Dataset entries:

BEGIN

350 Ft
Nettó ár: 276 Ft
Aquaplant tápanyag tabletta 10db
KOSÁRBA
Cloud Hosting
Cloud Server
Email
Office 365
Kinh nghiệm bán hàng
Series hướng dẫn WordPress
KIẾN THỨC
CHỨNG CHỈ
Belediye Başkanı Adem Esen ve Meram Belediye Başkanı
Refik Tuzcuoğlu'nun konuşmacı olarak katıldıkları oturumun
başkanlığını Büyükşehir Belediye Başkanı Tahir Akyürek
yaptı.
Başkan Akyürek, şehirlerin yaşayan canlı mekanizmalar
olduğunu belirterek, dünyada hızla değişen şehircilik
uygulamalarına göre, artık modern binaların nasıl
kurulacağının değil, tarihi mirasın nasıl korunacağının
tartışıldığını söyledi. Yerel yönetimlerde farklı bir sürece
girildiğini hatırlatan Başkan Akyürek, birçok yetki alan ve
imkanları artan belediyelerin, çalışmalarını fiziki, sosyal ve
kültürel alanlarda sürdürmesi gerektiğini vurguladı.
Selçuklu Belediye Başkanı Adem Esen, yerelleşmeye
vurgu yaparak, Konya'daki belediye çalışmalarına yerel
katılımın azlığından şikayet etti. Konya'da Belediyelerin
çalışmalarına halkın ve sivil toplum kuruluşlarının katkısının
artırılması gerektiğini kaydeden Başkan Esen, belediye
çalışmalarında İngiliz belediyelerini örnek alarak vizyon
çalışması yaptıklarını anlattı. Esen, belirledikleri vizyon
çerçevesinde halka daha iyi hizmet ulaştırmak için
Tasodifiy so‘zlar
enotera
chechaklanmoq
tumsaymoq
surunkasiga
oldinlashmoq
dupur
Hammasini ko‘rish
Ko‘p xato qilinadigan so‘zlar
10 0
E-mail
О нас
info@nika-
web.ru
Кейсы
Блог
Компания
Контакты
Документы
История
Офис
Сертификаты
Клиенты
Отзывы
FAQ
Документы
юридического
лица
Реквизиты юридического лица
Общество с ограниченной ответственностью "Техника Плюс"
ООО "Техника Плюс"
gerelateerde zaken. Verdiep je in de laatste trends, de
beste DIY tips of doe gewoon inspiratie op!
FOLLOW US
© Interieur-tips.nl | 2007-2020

END
BEGIN

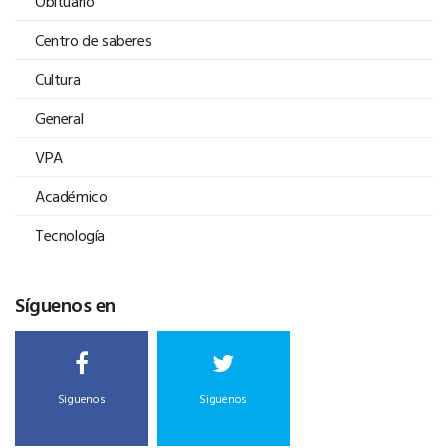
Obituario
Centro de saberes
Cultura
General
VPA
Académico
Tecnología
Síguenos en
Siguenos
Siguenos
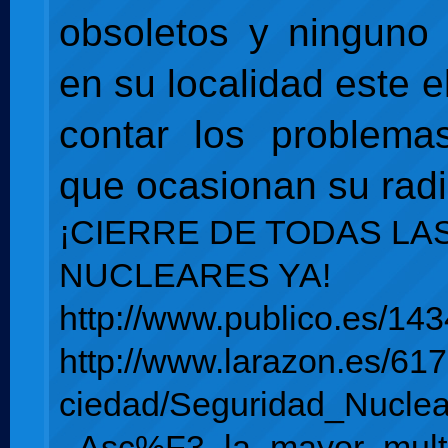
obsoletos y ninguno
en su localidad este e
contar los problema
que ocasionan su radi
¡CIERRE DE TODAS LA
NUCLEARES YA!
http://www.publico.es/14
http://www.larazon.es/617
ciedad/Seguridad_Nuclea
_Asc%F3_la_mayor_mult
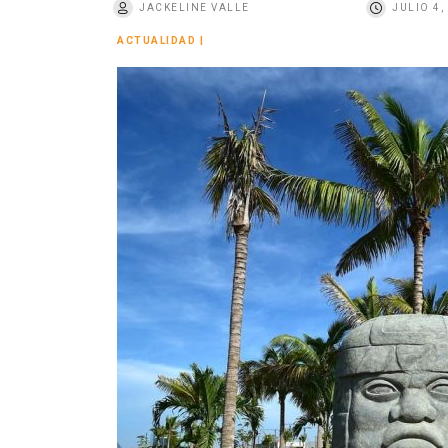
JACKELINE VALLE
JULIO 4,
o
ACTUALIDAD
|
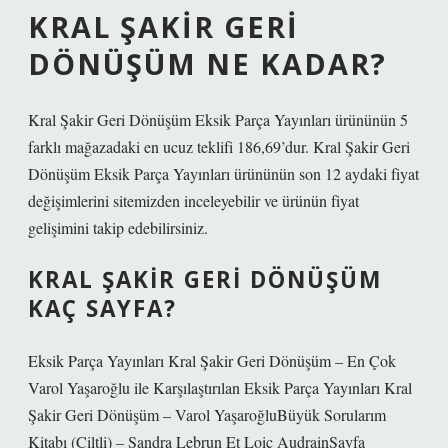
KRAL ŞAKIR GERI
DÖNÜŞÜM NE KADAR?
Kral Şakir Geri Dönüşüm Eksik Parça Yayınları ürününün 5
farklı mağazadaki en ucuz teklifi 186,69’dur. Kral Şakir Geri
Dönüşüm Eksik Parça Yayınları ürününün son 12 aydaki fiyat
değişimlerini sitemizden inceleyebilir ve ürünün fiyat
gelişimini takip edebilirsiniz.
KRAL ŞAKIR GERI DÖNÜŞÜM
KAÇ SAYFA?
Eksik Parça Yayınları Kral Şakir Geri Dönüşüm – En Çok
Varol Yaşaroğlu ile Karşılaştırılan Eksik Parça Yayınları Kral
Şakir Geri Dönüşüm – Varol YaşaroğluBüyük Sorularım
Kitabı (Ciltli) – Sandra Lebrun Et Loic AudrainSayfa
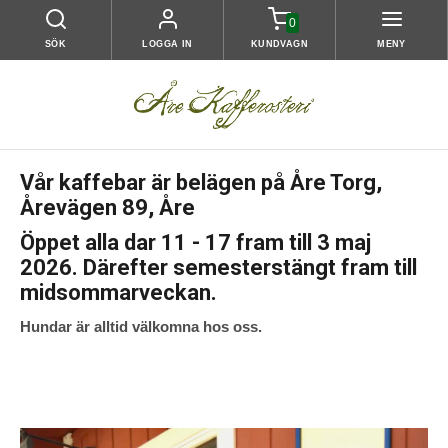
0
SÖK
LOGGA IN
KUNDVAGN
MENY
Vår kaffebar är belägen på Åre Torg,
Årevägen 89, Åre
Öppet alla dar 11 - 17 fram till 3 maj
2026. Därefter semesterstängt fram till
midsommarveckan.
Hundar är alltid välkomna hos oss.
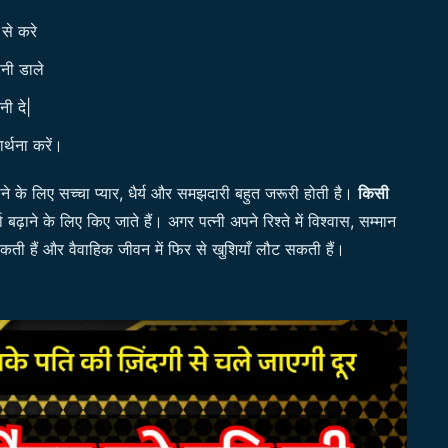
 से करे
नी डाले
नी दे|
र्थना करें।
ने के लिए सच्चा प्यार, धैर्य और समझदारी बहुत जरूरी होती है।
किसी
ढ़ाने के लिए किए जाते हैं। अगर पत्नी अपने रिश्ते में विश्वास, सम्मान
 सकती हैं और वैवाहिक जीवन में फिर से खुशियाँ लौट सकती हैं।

END

:: TASK PROMPT ::
All that should be written out is the stretch of lines above between the one holding "र्थना करें।" and the one holding "सकती हैं और", inclusive, exactly as given.

:: FINISHED EXERCISE ::
र्थना करें।
ने के लिए सच्चा प्यार, धैर्य और समझदारी बहुत जरूरी होती है।
किसी
ढ़ाने के लिए किए जाते हैं। अगर पत्नी अपने रिश्ते में विश्वास, सम्मान
 सकती हैं और वैवाहिक जीवन में फिर से खुशियाँ लौट सकती हैं।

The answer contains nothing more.